#### Data ####

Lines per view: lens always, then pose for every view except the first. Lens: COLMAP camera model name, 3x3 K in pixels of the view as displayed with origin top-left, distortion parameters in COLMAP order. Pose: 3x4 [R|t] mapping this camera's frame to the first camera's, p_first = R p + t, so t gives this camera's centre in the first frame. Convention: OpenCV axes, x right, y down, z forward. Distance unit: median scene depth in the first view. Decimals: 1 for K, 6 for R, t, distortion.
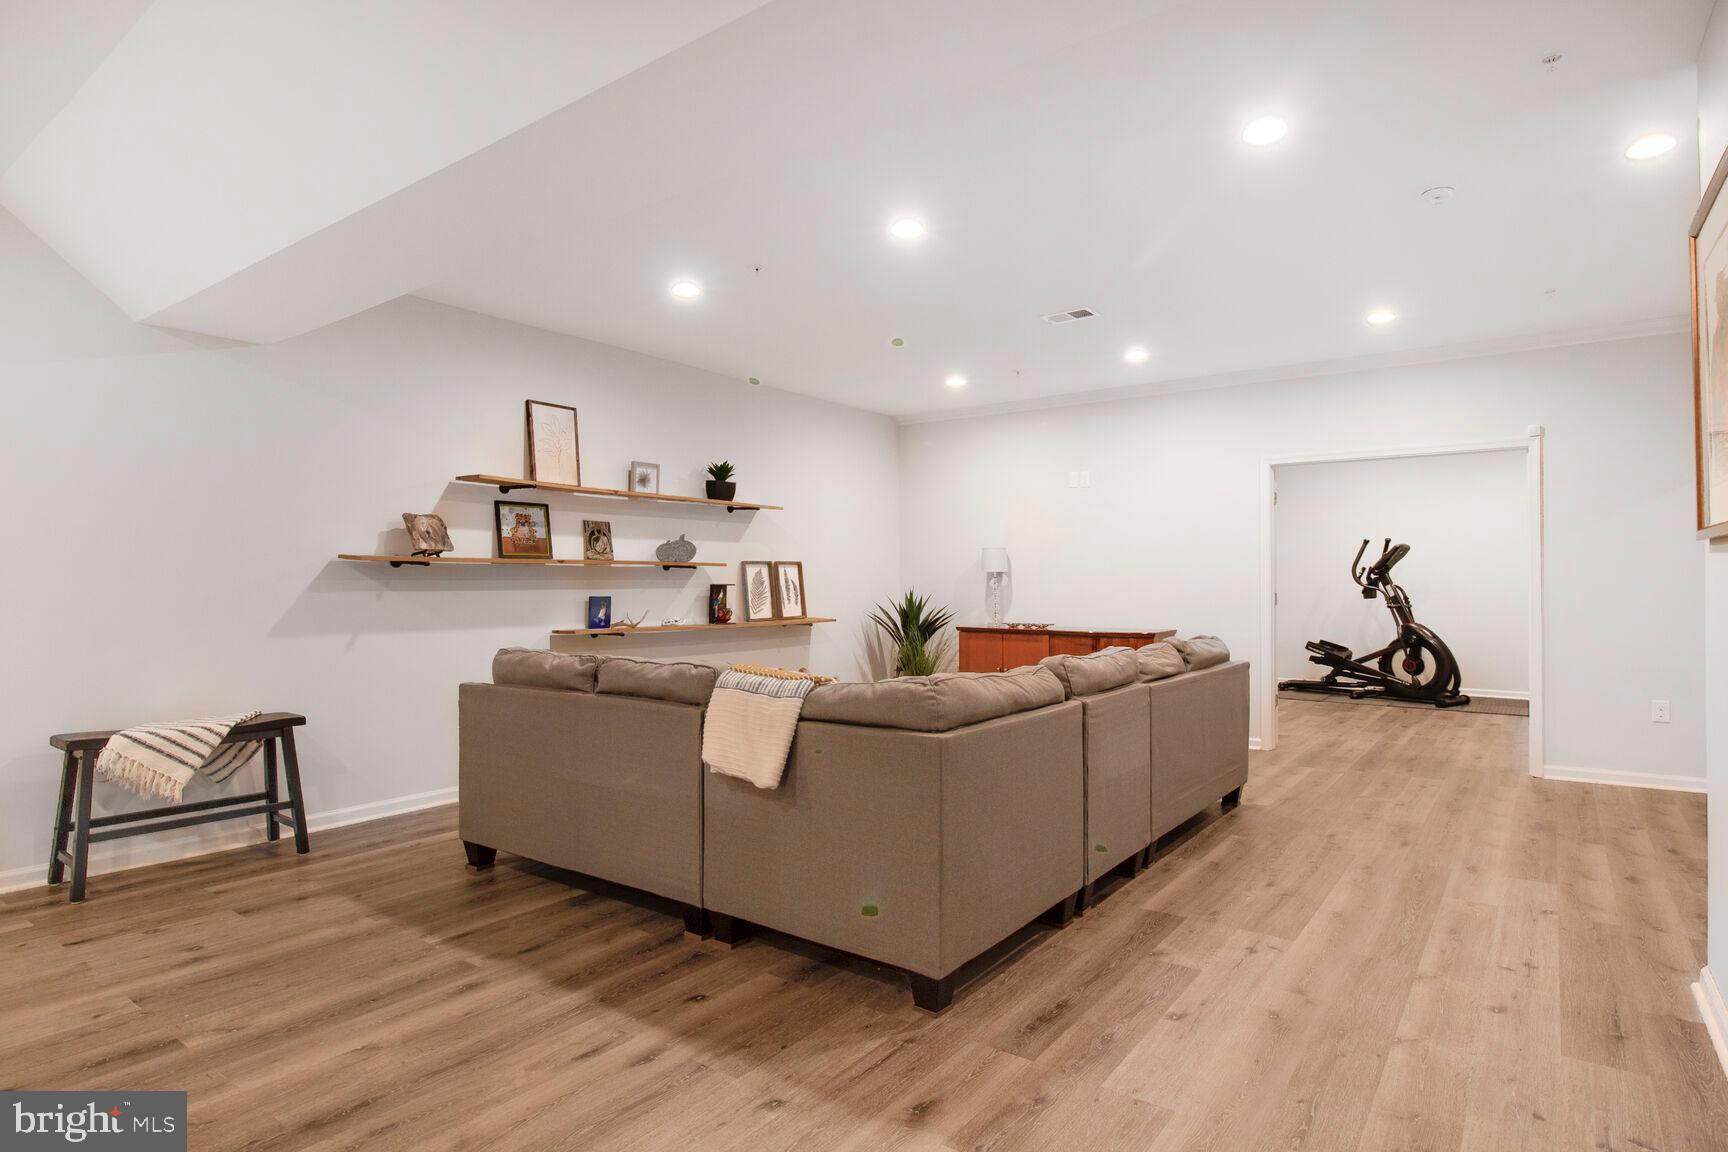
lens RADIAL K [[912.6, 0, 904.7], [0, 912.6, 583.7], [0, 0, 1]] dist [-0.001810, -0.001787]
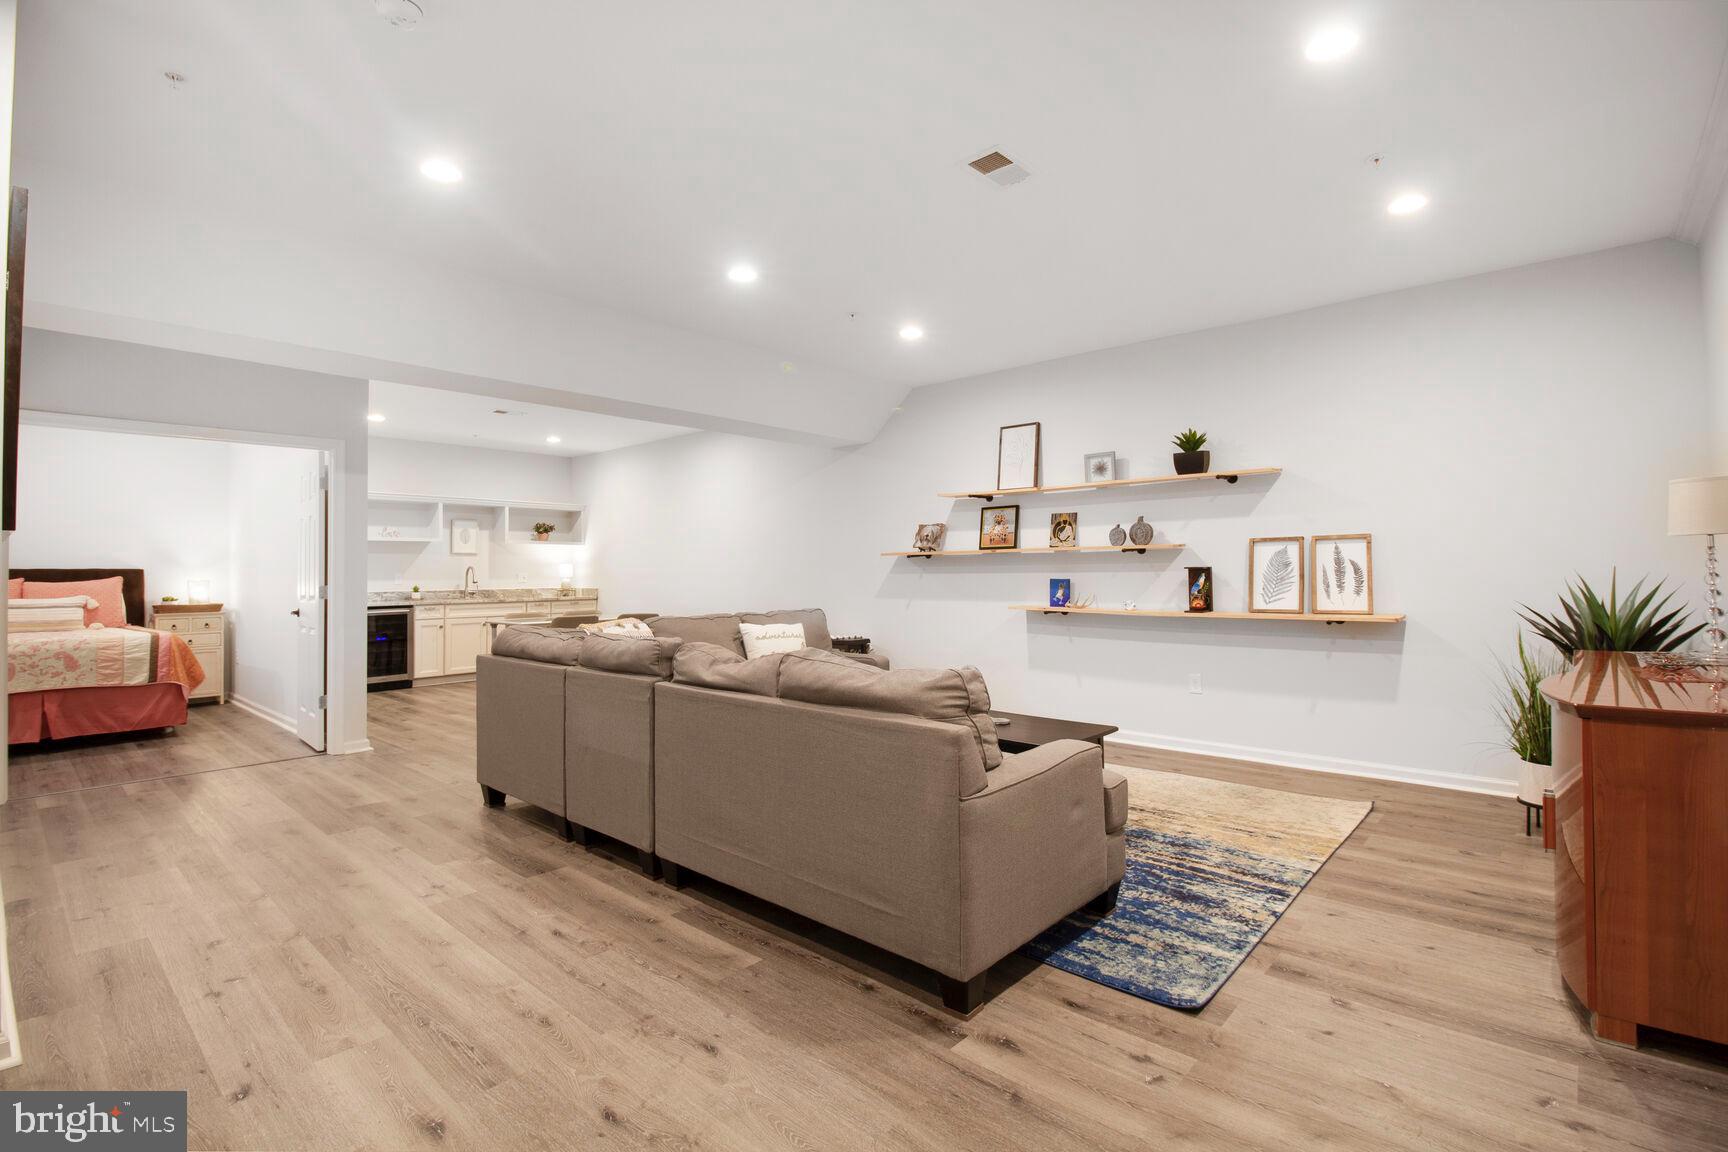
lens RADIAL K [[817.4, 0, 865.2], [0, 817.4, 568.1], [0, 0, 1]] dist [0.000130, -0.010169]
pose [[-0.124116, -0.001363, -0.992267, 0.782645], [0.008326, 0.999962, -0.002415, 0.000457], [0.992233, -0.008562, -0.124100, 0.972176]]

####

All of the listing above has to be reproduced exactly, though without its images.

■ **Result below**:
Lines per view: lens always, then pose for every view except the first. Lens: COLMAP camera model name, 3x3 K in pixels of the view as displayed with origin top-left, distortion parameters in COLMAP order. Pose: 3x4 [R|t] mapping this camera's frame to the first camera's, p_first = R p + t, so t gives this camera's centre in the first frame. Convention: OpenCV axes, x right, y down, z forward. Distance unit: median scene depth in the first view. Decimals: 1 for K, 6 for R, t, distortion.
lens RADIAL K [[912.6, 0, 904.7], [0, 912.6, 583.7], [0, 0, 1]] dist [-0.001810, -0.001787]
lens RADIAL K [[817.4, 0, 865.2], [0, 817.4, 568.1], [0, 0, 1]] dist [0.000130, -0.010169]
pose [[-0.124116, -0.001363, -0.992267, 0.782645], [0.008326, 0.999962, -0.002415, 0.000457], [0.992233, -0.008562, -0.124100, 0.972176]]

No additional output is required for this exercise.